[Stored data entries]
====================

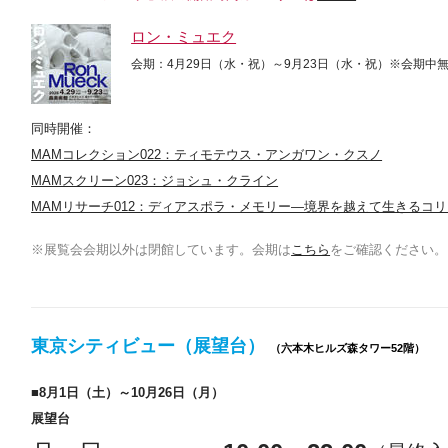
ロン・ミュエク
会期：4月29日（水・祝）～9月23日（水・祝）
※会期中
同時開催：
MAMコレクション022：ティモテウス・アンガワン・クスノ
MAMスクリーン023：ジョシュ・クライン
MAMリサーチ012：ディアスポラ・メモリー—境界を越えて生きるコ
※展覧会会期以外は閉館しています。会期は
こちら
をご確認ください。
東京シティビュー（展望台）
（六本木ヒルズ森タワー52階）
■8月1日（土）～10月26日（月）
展望台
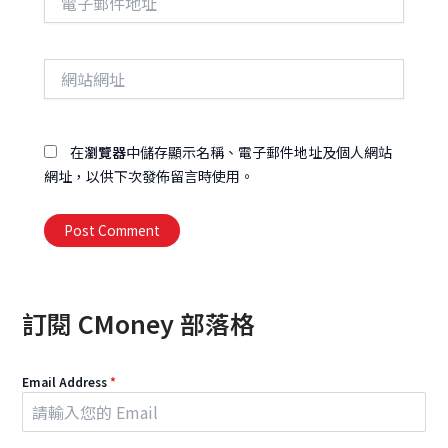
子
郵
件
網
地
站
址
網
址
在
瀏覽器
中儲存顯示名稱、電子郵件地址及個人網站
網址，以供下次發佈留言時使用。
Alternative:
訂閱 CMoney 部落格
Email Address
*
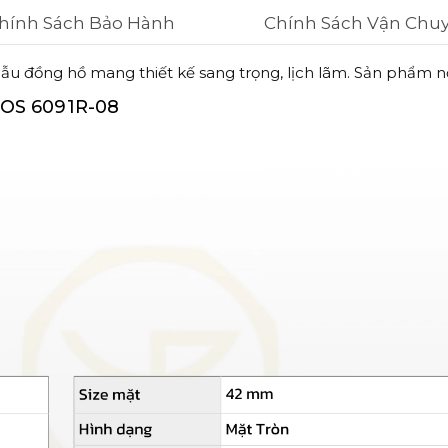
hính Sách Bảo Hành
Chính Sách Vận Chu
ẫu đồng hồ mang thiết kế sang trọng, lịch lãm. Sản phẩm nổi
OS 6091R-08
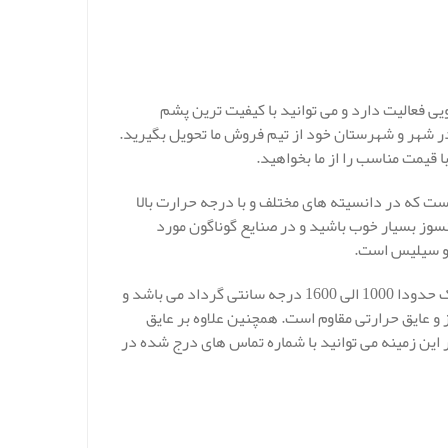
ی فعالیت دارد و می توانید با کیفیت ترین پشم
 در شهر و شهرستان خود از تیم فروش ما تحویل بگیرید.
ا قیمت مناسب را از ما بخواهید.
ست که در دانسیته های مختلف و با درجه حرارت بالا
وز بسیار خوب باشید و در صنایع گوناگون مورد
 و سیلیس است.
همچنین لازم به ذکر است که ضریب مقاوت حرارتی این عایق الیاف سرامیک حدودا 1000 الی 1600 درجه سانتی گرداد می باشد و
 عایق حرارتی مقاوم است. همچنین علاوه بر عایق
این زمینه می توانید با شماره تماس های درج شده در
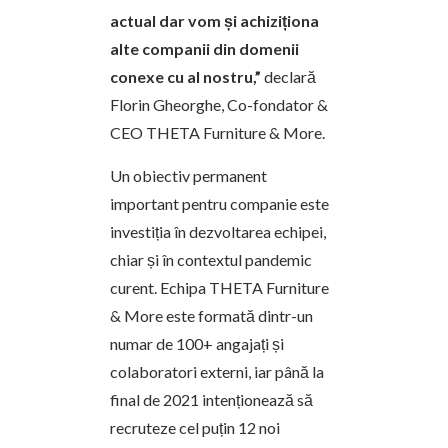
actual dar vom și achiziționa
alte companii din domenii
conexe cu al nostru,”
declară
Florin Gheorghe, Co-fondator &
CEO THETA Furniture & More.
Un obiectiv permanent
important pentru companie este
investiția în dezvoltarea echipei,
chiar și în contextul pandemic
curent. Echipa THETA Furniture
& More este formată dintr-un
numar de 100+ angajați și
colaboratori externi, iar până la
final de 2021 intenționează să
recruteze cel puțin 12 noi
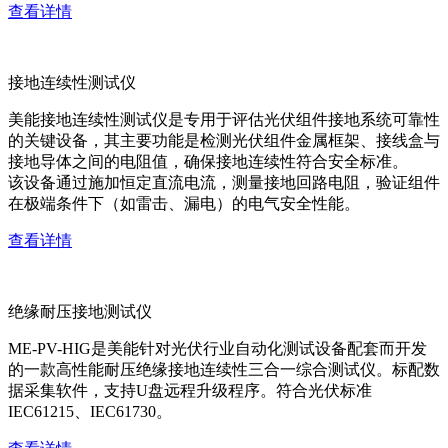
查看详情
接地连续性测试仪
美能接地连续性测试仪是专用于评估光伏组件接地系统可靠性
的关键设备，其主要功能是检测光伏组件金属框架、接线盒与
接地导体之间的电阻值，确保接地连续性符合安全标准。
该设备通过施加恒定直流电流，测量接地回路电阻，验证组件
在极端条件下（如雷击、漏电）的电气安全性能。
查看详情
绝缘耐压接地测试仪
ME-PV-HIG是美能针对光伏行业自动化测试设备配套而开发
的一款高性能耐压绝缘接地连续性三合一综合测试仪。标配数
据采集软件，支持U盘远程升级程序。符合光伏标准
IEC61215、IEC61730。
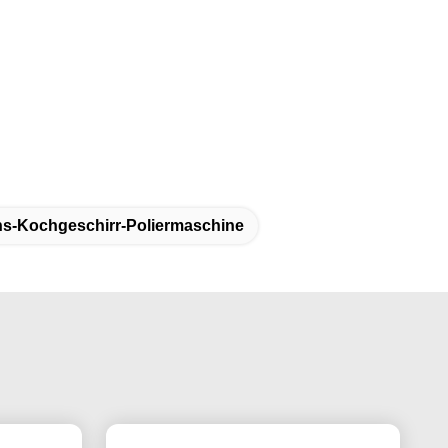
ns-Kochgeschirr-Poliermaschine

====================

**Exercise objective:** Print exactly the lines above from the one with "ا قیمت مناسب را از ما بخواهید." to the one with "عایق حرارتی مقاوم است. همچنین علاوه بر عایق", including both.

**Your solution:**
ا قیمت مناسب را از ما بخواهید.
ست که در دانسیته های مختلف و با درجه حرارت بالا
وز بسیار خوب باشید و در صنایع گوناگون مورد
 و سیلیس است.
همچنین لازم به ذکر است که ضریب مقاوت حرارتی این عایق الیاف سرامیک حدودا 1000 الی 1600 درجه سانتی گرداد می باشد و
 عایق حرارتی مقاوم است. همچنین علاوه بر عایق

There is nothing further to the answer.